There are of course limitations to using case study design as findings cannot be generalized. However, that was never the intention here. Given the nature of the study site – a large, inner city borough with a diverse population and different social class‐affluence – it is possible that findings would have been different if the study had taken place in a less densely and diversely populated, rural area. A future study might explore PPI in other CCGs to strengthen representativeness and enable a comparative analysis. Future research might also want to explore whether outcomes are more positive for seldom‐heard groups as a result of patient and public representation, and what type of representation best facilitates this.

Conclusion

This case study provided useful insights into how PPI is integrated into CCG activity and highlighted some areas of good practice, for example the CCG provided resources to support PPI.

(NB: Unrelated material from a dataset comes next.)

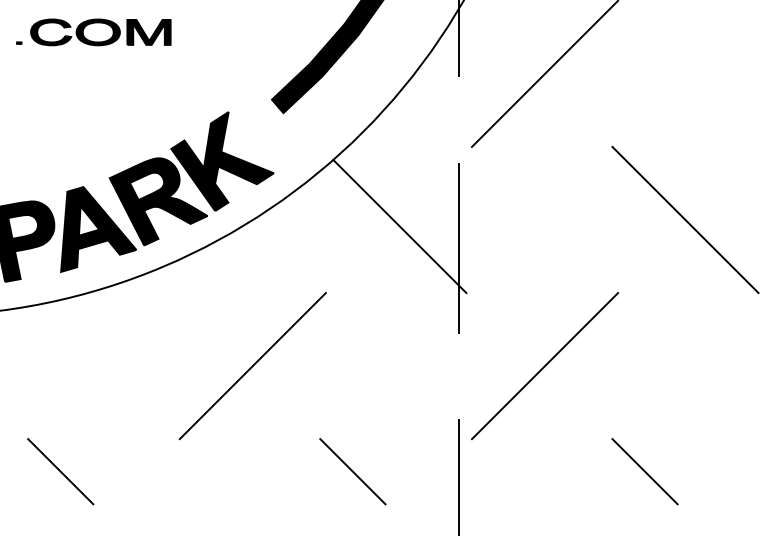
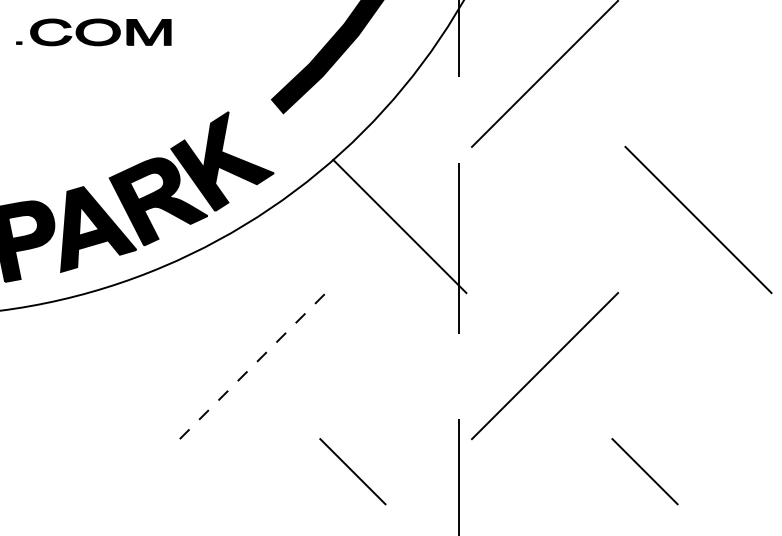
line at (685, 219) position: (685, 219) -> (698, 219)
line at (253, 365): solid -> dashed
line at (60, 471): present -> none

Of particular note emerging from the study was that the issue of legitimate representation was raised by RG lay members and not CCG staff which would appear to differ from other work.8, 12, 17 Lay members were concerned about the nature of the representativeness and how they could best represent the diverse community. This for them was a real issue of concern as was clarity about their role overall and their impact. Whilst this study adds to the knowledge base about patient and public representation in health care commissioning, it does raise further questions that warrant investigation. For example, what is legitimate knowledge; how can patient and public representation contribute to commissioning decision‐making; and how can the value of their representation be captured?

Source of funding

The research was supported by the National Institute for Health Research (NIHR) Collaboration for Leadership in Applied Health Research and Care (CLAHRC) (award no.: NIHR, CLAHRC‐2013‐10022) South London, at King's College Hospital NHS Foundation Trust, and the Faculty of Health, Social Care and Education, St George's, University of London & Kingston University. The views expressed are those of the authors and not necessarily those of the NHS, the NIHR or the Department of Health.

Acknowledgements

We are very grateful to the NHS clinical commissioning group case study site for permitting access to enable this study to be conducted. Our thanks go to members of staff and to patient and public representatives for their helpful and insightful participation in this study. In particular, we would like to thank JA for introducing the opportunity to explore patient and public involvement in the clinical commissioning group, and KS and RL for their help in some of the data collection activities.